AMPAT VARGHESE KOSHY: I have written thousands of poems and my poetry definitely addresses a large and varied audience, including all who know English, all who are Indians or Asians, all who are human beings and all who are against the idea that they are human beings too as there are post-human and anti-human strands too in my poetry so I really don’t know anyone my poetry leaves out. It may address people in different ways but all may find themselves and their consciences questioned in it as well as find me appreciative of their arts, cultures, and other such valuable things. I feel this is how we can approximate universality in our times and in all my poetry books like FIGS, or Allusions to Simplicity or Birds of Different Feathers or Wine-Kissed Poems which is a collaboration with Jagari Mukherjee or Vodka by the Volga which is another collaboration with Santosh Bakaya I have tried to go beyond parochialism to being universal and mostly succeeded, or so I feel.
AMPAT VARGHESE KOSHY: Dr. Koshy A.V. is presently working as an Assistant Professor in the English Department of Jazan University, Saudi Arabia.
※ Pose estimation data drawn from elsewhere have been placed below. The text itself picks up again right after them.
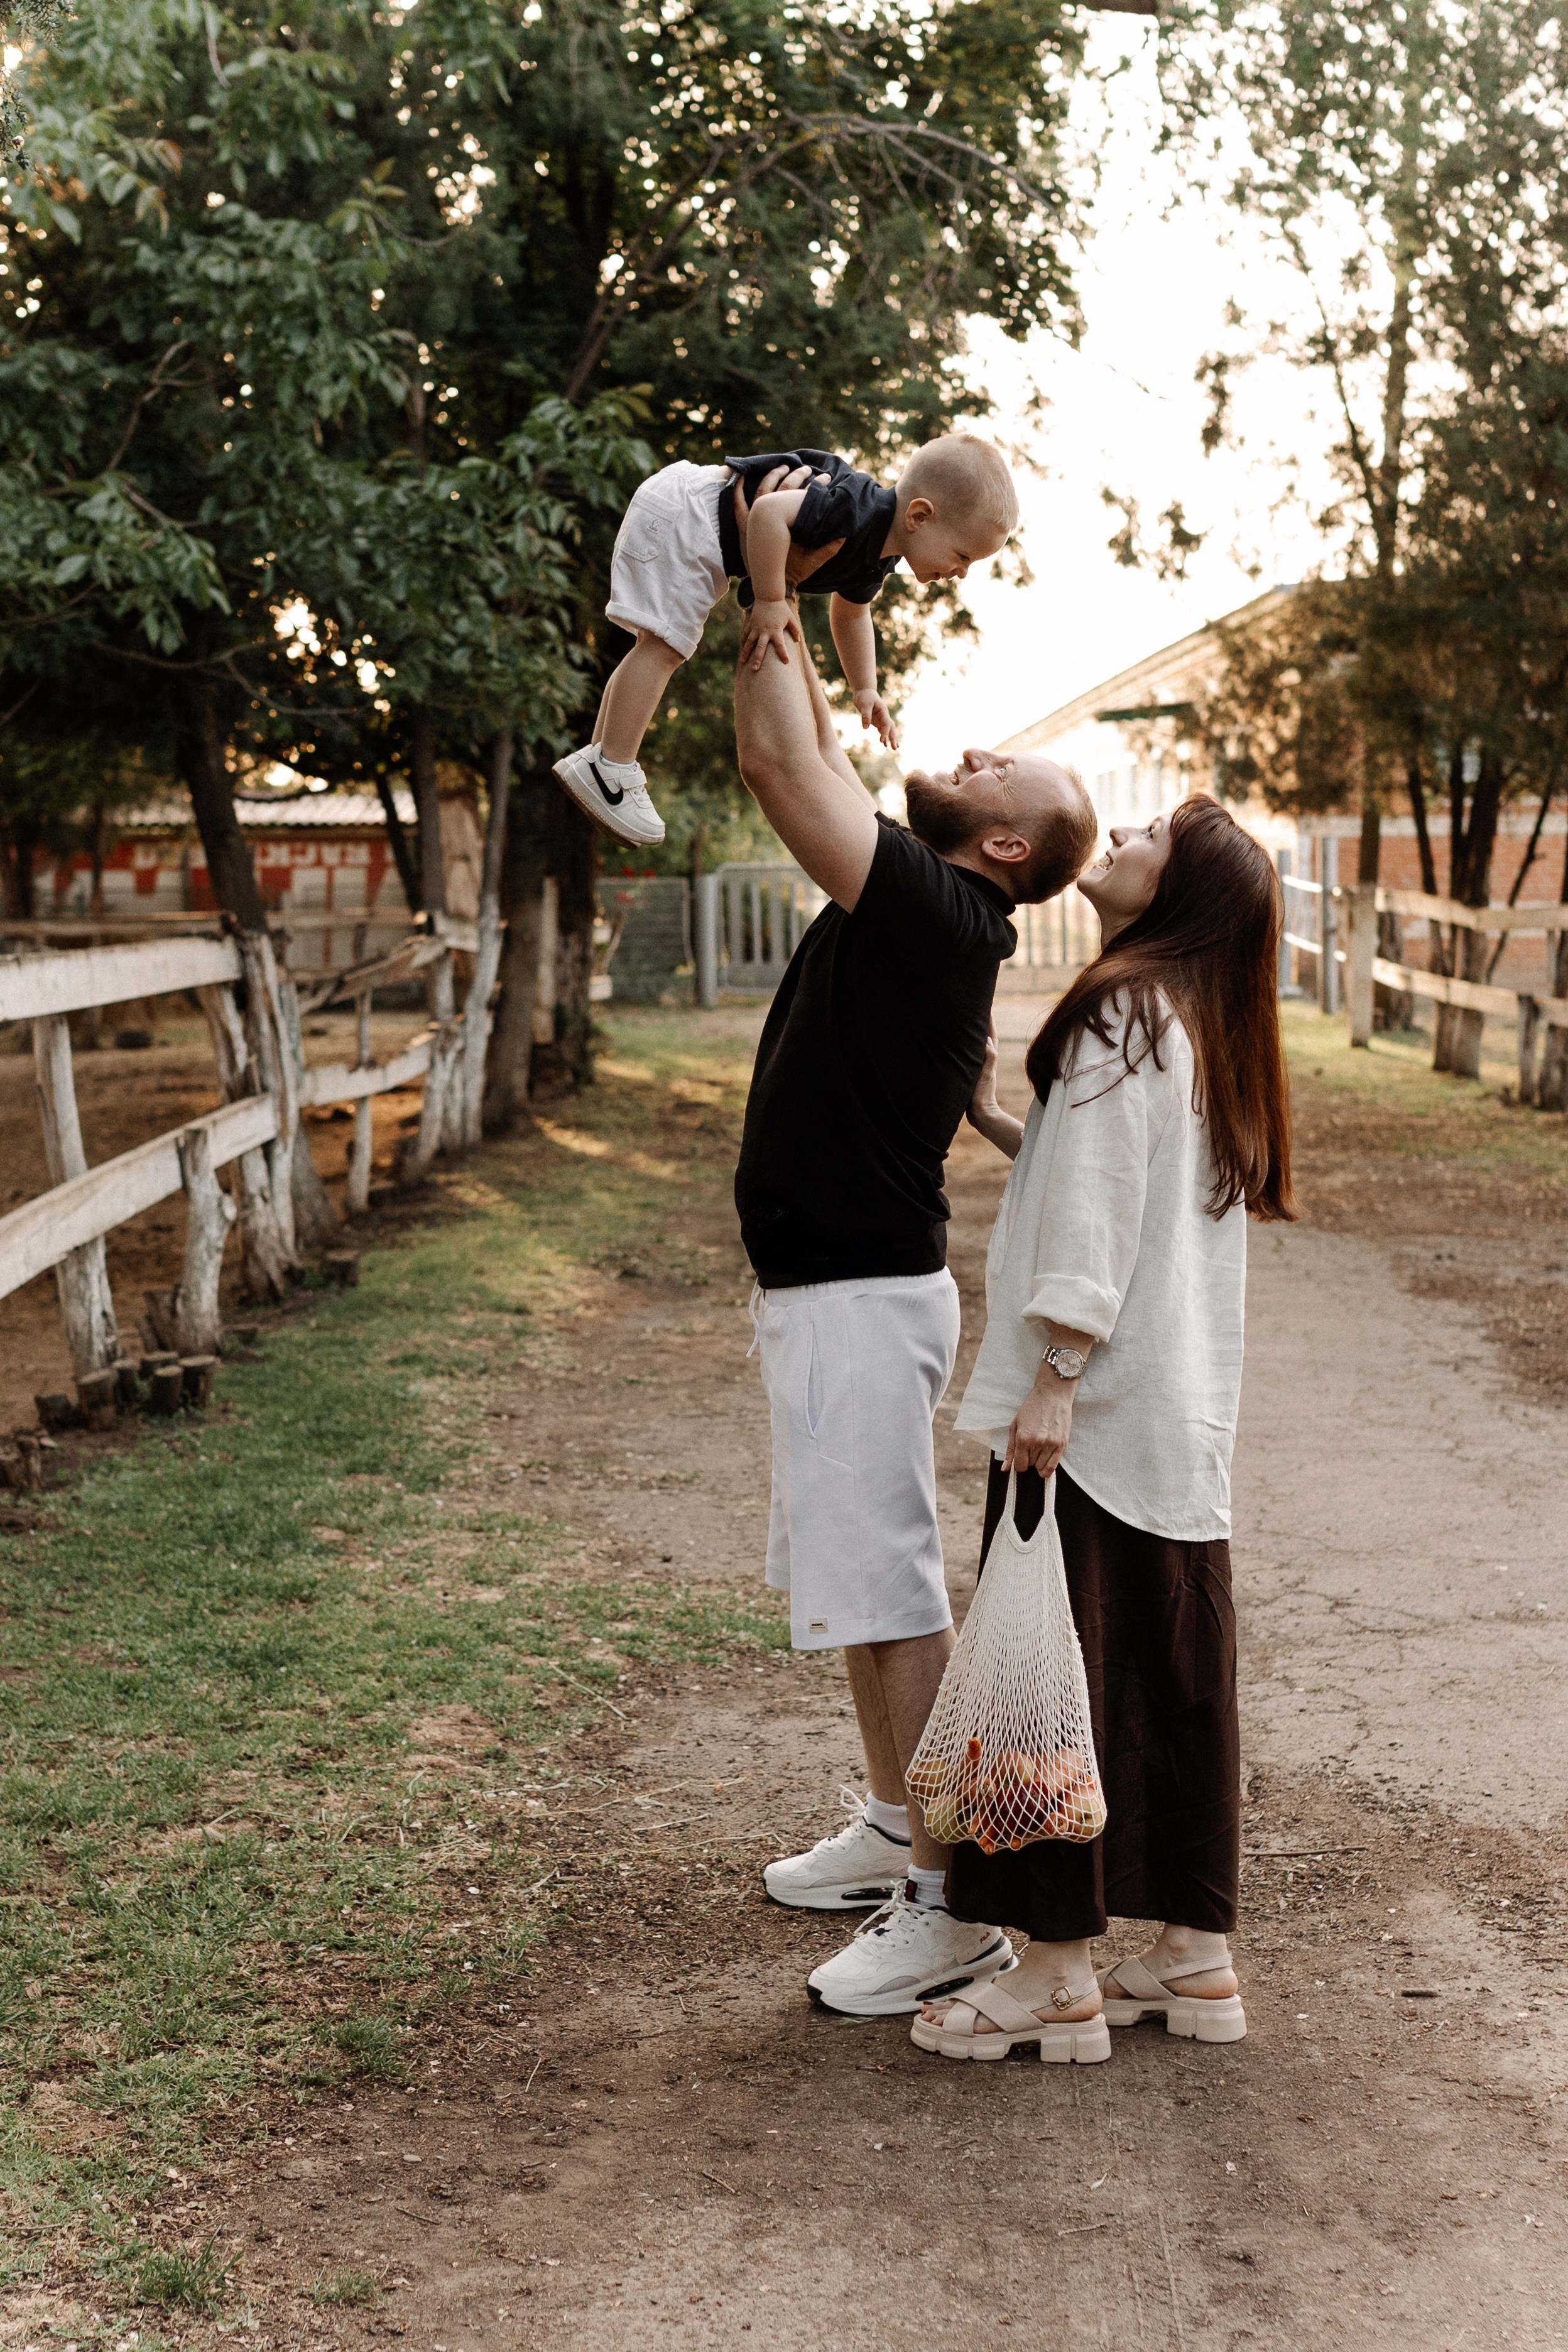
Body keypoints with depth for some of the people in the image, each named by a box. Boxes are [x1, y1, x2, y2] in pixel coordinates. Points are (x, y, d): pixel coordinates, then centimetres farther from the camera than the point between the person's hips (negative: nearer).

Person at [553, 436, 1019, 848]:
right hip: (680, 513, -11)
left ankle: (601, 756, 23)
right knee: (663, 647, -13)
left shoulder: (877, 557, 3)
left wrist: (864, 689, 18)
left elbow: (849, 612, 22)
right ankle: (610, 769, -12)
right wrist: (770, 603, -33)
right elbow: (769, 512, -40)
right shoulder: (857, 509, -30)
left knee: (660, 648, 15)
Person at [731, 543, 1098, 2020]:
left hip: (862, 1299, -10)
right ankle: (895, 1828, 33)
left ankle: (950, 1901, -1)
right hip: (823, 1287, 10)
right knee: (856, 1583, 19)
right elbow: (806, 762, 20)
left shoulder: (937, 911, -18)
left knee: (886, 1591, -7)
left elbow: (783, 765, -23)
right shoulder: (911, 907, 9)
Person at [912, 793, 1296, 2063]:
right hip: (1184, 1416, 9)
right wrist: (1002, 1124, 18)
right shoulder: (1204, 1029, 15)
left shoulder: (1121, 1016, -12)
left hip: (1093, 1408, -9)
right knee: (1176, 1674, 13)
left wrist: (1056, 1374, -20)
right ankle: (1197, 1953, 21)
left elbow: (1098, 1209, -19)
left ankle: (1059, 1972, 5)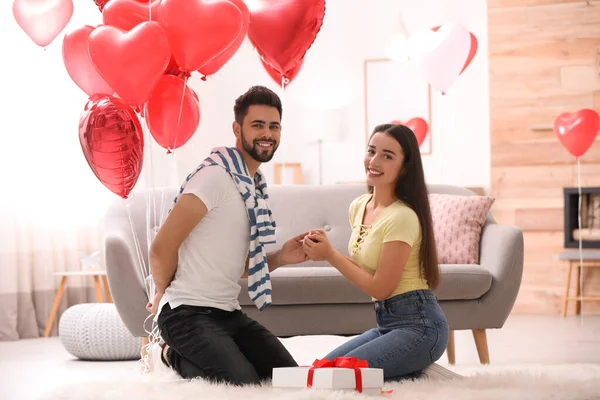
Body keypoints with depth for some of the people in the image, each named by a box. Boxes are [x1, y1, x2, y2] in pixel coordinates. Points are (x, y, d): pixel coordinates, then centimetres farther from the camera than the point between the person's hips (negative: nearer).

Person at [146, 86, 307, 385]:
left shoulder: (255, 187, 14)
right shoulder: (215, 177, -15)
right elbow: (161, 249, -18)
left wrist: (280, 258, -1)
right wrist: (164, 295, 1)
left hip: (228, 312, 9)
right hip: (189, 313, -9)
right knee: (245, 387, -23)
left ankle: (182, 356, 15)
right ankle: (176, 357, 4)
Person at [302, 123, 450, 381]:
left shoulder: (401, 217, -17)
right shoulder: (358, 207, 9)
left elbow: (380, 287, -15)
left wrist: (331, 255, -10)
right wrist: (324, 250, -1)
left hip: (418, 325, -9)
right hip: (387, 322, 9)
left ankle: (422, 376, -5)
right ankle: (416, 372, 9)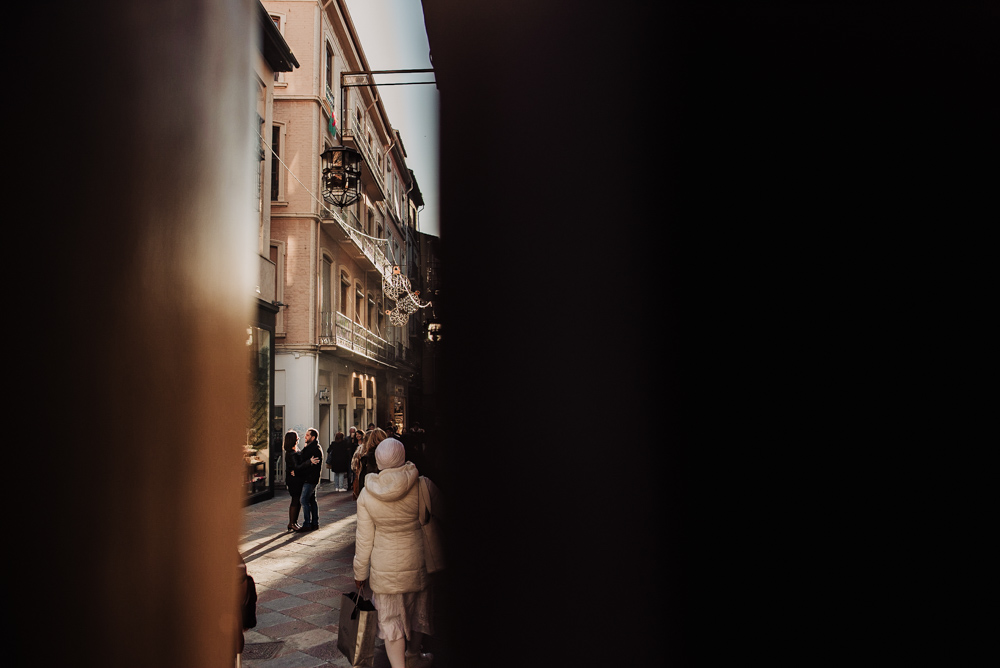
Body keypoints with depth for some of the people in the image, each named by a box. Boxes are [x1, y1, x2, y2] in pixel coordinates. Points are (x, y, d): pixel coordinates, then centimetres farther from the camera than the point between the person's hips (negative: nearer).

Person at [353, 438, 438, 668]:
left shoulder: (366, 495, -12)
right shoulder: (423, 486, -16)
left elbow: (364, 539, -4)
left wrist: (360, 572, 8)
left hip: (384, 569, 0)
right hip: (417, 563, 1)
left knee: (391, 620, 12)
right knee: (418, 610, 23)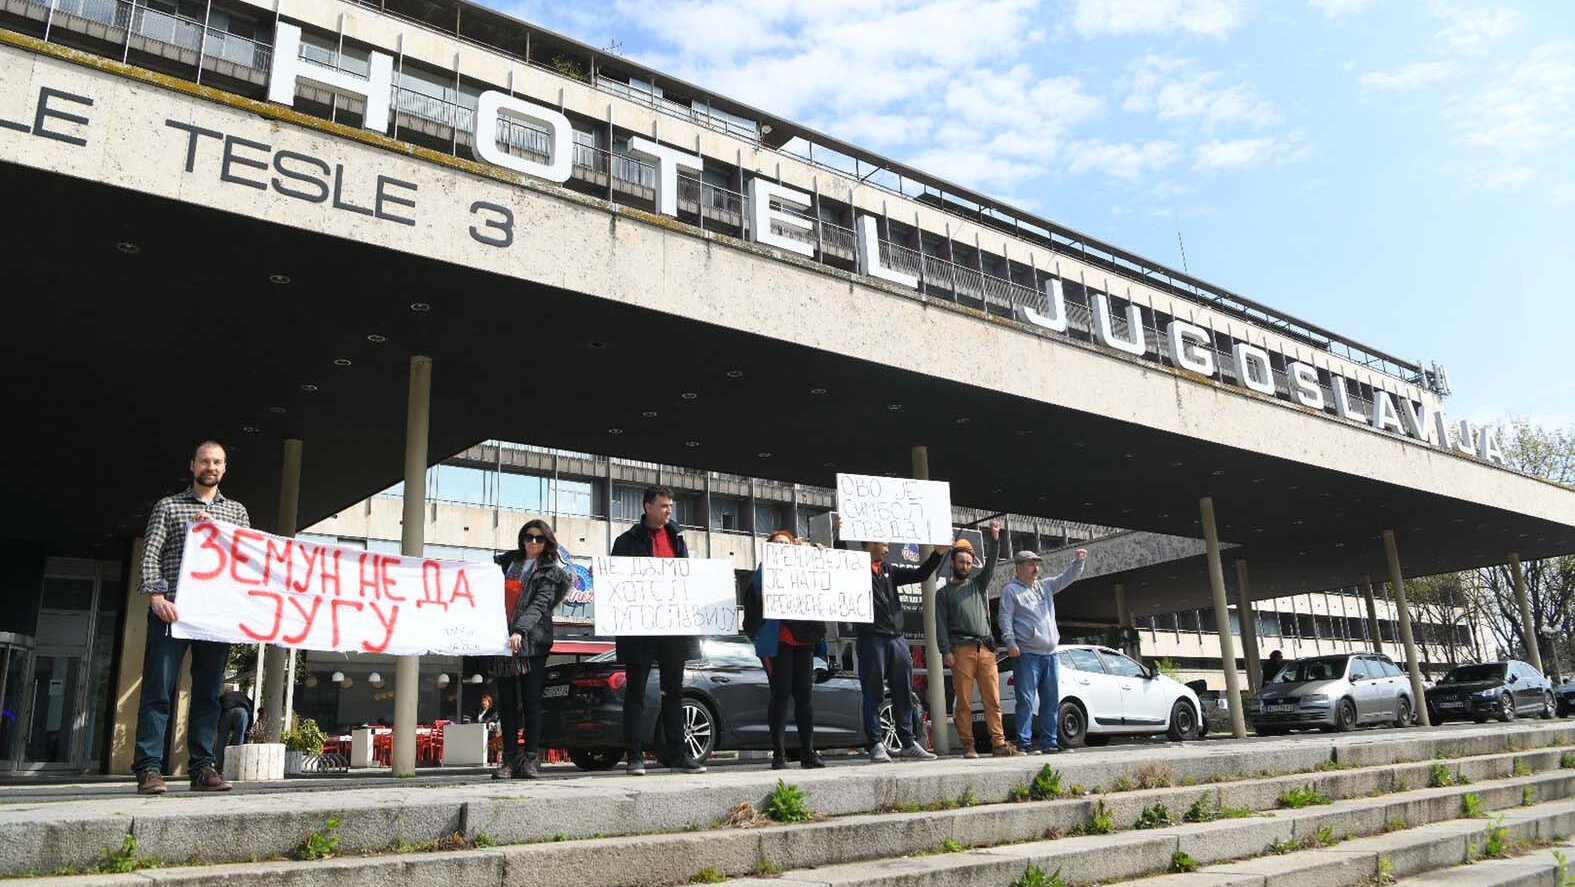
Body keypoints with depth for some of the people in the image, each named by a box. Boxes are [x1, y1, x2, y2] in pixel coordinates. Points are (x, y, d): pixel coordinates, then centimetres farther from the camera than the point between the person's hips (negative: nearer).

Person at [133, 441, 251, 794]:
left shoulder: (236, 511, 19)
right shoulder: (168, 506, 11)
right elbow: (150, 554, 1)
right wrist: (156, 596, -14)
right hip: (172, 609, -2)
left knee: (208, 692, 3)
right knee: (158, 689, -5)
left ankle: (203, 768, 6)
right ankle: (149, 769, -4)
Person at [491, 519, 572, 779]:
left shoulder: (550, 571, 3)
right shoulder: (510, 562, 17)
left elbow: (539, 604, -11)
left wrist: (520, 630, -26)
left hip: (531, 641, -4)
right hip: (502, 640, 4)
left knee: (531, 700, -4)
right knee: (506, 701, 4)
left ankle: (531, 759, 0)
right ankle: (510, 759, 8)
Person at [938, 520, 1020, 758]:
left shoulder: (979, 584, 23)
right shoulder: (944, 593, 13)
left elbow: (990, 564, 7)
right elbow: (941, 624, 4)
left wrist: (994, 538, -7)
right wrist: (945, 651, -9)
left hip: (986, 649, 3)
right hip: (961, 649, -3)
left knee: (993, 700, -2)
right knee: (964, 702, -4)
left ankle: (999, 743, -2)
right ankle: (967, 745, -1)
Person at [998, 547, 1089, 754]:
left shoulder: (1045, 586, 19)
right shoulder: (1010, 590, 1)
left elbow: (1068, 577, 17)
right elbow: (1005, 618, -6)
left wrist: (1079, 561, -1)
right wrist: (1010, 642, -18)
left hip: (1050, 654, 7)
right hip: (1027, 655, -7)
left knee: (1051, 701, 9)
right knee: (1026, 701, -7)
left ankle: (1049, 741, 15)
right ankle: (1024, 743, -4)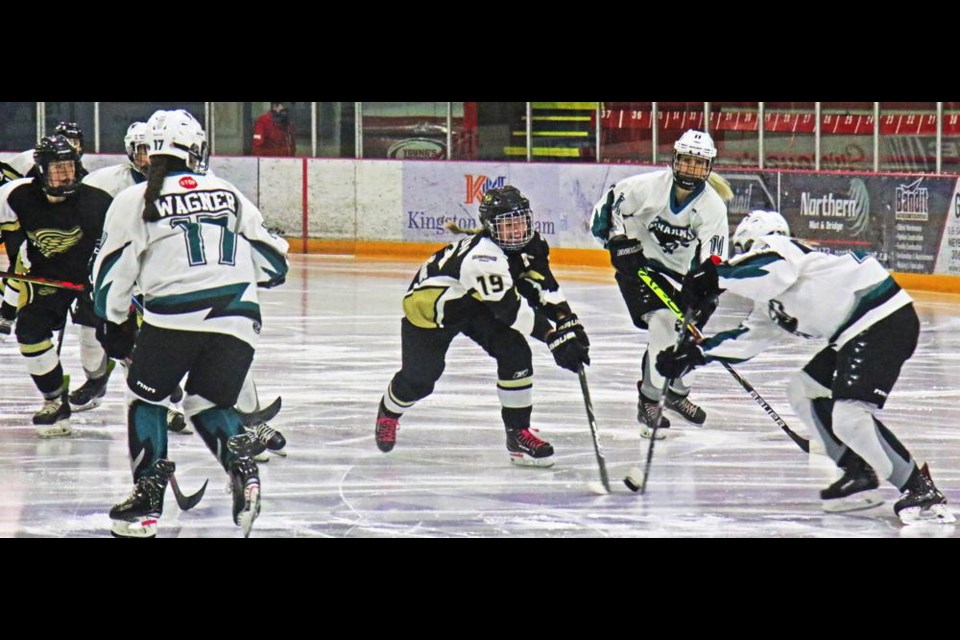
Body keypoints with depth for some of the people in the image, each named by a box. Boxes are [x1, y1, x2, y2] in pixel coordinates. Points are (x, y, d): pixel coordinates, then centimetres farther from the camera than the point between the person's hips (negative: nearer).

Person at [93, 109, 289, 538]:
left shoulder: (135, 200, 10)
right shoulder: (229, 195, 19)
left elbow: (112, 275, 9)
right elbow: (274, 265, 23)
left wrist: (114, 326, 23)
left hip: (173, 317, -3)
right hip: (237, 321, 3)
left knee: (145, 395, 19)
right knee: (208, 403, 21)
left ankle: (148, 495, 7)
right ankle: (240, 462, -8)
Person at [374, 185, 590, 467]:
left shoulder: (528, 245, -15)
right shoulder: (484, 256, -41)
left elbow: (544, 288, -10)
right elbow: (511, 309, -43)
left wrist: (570, 325, -23)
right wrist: (556, 339, -43)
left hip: (475, 304, 7)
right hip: (429, 304, -7)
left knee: (515, 352, -14)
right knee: (419, 378, 2)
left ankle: (518, 433, -3)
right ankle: (388, 413, 39)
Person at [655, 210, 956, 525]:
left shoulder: (779, 248, -2)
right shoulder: (771, 300, 26)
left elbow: (773, 273, -24)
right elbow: (749, 338, 25)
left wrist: (717, 277, -16)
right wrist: (696, 352, 20)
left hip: (884, 319, -11)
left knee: (849, 416, -20)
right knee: (804, 391, 17)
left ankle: (921, 489, -16)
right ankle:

He has many books, degrees, diplomas, certificates, prizes, and awards to his credit and also, besides teaching, is an editor, anthology maker, poet, critic, and writer of fiction. He runs an autism NPO with his wife, Anna Gabriel. Two of his co-authored books published in 2020 were Amazon best-sellers in India and the USA, namely, Wine-kissed Poems with Jagari Mukherjee and Vodka by the Volga with Santosh Bakaya.
Dr. APRILIA ZANK is an educationist, freelance lecturer for Creative Writing and Translation Theory, as well as a multilingual poet, translator, editor from Munich, Germany and an Author of the Poetry book BAREFOOT TO ARCADIA. Born in Romania, she studied English and French Literature and Linguistics at the University of Bucharest, and then moved to Munich, Germany where she received her PhD degree in Literature and Psycholinguistics for her thesis, THE WORD IN THE WORD Literary Text Reception and Linguistic Relativity, from the Ludwig Maximilian University, where she started her teaching career. The research for her PhD thesis was done in collaboration with six universities from Europe, and as a visiting lecturer at Alberta University of Edmonton, Canada. Dr Aprilia writes verses in English and German, French and Romanian and was awarded a distinction at the “Vera Piller” Poetry Contest in Zurich. Her poetry collection, TERMINUS ARCADIA, was 2nd Place Winner at the Twowolvz Press Poetry Chapbook Contest 2013. In 2018, she was awarded the title “Dr. Aprilia Zank – Germany Beat Poet Laureate”, by the National Beat Poetry Foundation (USA). She has been an acclaimed guest at cultural events in Germany, Great Britain, Canada, Turkey, Singapore and Romania, where she read her poems, delivered lectures on various topics. Her poems and articles are published in many ezines and Anthologies of different countries.